Maslamani detailed how he imagines that he sits at the Iftar table with his family despite the distance.
“You imagine life with them, with all its details. When the prayer call starts, I call my children, and I ask my daughter what she cooked today and what she is having for Suhoor,” he heartfully said.
Yet, all this didn’t break his will. He tersely stressed to Al Mayadeen English that banishing is another facet of the Israeli arrest, voicing his hope that he will definitely return to his city Tubas in Jenin.
See more: Iftar in Al-Quds, Palestine
Suhoor is the morning meal eaten by Muslims before the sun has come up during Ramadan. The Mesaharati, a person who usually wakes people up before dawn in order to eat before their fast, didn’t wake up the families of Gaza and their children. However, multiple Israeli airstrikes did during the holy month of Ramadan.
Mona, a 37-year-old mother of three children from Gaza, recalled how the Israeli airstrike hit at suhoor, usually a time of joy for her children.
“The kids woke up suddenly to the sound of the airstrike. I rushed to calm them, and they were constantly begging me to make the bombing stop,” Mona said.
Even with airstrikes ongoing, and despite the traumatizing experience, Mona cooked the Suhoor meal for her kids.
“We defied the occupation, I cooked foul, a Middle-Eastern vegan breakfast dish," she said, adding that “the sound of the pestles can be heard with the sound of the Israeli warplanes."
The stories of Ramadan in Palestine involve the story of an elderly mother with Stage 4 cancer taking an Iftar meal to her imprisoned son in the Israeli occupation prisons in an ambulance, whenever she is given a permit to do that. Another story is Rabih Abu Nawass's, the Palestinian prisoner who, because of "Israel's" arbitrary policy whereby he was placed in solitary confinement, did not know that it was Ramadan in Palestine.

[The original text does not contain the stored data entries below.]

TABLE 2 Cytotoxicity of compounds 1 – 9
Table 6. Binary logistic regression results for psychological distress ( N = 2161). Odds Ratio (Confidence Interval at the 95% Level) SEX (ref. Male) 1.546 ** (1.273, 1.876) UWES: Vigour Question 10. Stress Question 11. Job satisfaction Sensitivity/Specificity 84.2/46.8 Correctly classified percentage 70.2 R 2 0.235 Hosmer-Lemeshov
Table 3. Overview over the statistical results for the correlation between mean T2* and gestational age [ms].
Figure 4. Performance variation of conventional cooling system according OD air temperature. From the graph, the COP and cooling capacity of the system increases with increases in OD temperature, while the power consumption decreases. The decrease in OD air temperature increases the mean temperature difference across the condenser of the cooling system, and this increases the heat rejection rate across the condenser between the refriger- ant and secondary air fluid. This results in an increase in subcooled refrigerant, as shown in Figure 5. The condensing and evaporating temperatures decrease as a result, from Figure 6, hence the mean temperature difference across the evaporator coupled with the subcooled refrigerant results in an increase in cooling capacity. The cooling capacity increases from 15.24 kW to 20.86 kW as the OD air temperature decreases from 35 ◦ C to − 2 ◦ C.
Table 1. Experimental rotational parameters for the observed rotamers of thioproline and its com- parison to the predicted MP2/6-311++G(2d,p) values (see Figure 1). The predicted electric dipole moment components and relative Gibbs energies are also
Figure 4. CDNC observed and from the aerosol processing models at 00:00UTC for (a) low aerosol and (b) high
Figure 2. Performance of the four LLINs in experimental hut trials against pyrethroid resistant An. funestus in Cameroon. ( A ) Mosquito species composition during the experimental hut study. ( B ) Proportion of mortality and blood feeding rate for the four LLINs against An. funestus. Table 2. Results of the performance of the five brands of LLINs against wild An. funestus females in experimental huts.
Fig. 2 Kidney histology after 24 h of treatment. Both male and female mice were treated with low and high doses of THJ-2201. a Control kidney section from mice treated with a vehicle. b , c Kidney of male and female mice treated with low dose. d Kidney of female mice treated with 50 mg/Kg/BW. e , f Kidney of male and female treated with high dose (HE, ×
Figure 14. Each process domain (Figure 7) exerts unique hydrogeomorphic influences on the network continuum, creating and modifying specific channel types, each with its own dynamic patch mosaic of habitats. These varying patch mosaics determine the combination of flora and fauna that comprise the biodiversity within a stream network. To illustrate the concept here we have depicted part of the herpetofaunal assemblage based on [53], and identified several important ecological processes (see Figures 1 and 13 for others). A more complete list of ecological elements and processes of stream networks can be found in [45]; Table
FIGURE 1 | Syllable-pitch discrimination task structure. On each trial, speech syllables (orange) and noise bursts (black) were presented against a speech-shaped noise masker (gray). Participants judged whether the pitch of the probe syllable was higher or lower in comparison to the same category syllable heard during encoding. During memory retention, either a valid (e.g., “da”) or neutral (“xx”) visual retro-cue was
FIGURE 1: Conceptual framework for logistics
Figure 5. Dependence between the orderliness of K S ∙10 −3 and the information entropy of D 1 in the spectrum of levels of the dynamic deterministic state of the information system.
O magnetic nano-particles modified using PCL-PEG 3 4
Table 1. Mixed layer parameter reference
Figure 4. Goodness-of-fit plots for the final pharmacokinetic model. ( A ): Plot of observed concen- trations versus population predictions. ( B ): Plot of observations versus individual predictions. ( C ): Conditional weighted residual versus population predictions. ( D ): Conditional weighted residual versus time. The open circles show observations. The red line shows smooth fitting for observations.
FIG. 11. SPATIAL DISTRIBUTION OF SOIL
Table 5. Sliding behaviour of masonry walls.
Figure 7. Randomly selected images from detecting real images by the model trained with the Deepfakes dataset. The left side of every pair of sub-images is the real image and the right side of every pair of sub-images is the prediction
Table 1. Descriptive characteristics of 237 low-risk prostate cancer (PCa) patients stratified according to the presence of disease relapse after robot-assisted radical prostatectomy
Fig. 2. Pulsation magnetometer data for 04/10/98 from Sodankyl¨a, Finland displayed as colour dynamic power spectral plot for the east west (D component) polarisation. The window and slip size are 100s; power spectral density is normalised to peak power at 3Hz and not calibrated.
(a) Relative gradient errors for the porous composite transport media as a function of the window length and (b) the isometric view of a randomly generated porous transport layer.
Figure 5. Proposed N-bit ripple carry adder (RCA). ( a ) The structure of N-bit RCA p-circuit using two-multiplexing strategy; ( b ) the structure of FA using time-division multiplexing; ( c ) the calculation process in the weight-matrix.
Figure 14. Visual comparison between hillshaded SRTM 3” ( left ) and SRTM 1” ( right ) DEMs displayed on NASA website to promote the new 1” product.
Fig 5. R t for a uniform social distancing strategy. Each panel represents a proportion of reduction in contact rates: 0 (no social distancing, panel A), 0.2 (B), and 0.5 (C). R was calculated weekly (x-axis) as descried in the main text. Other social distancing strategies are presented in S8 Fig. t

The aforementioned stories are just a glimpse into the lives of Palestinians during the holy month of Ramadan which involves not just giving up food and water for long hours, but also resisting the Israeli occupation, not to mention being the guardians of Al-Aqsa mosque.
Definitely, the holy month of Ramadan in Palestine is not like any other under the Israeli occupation.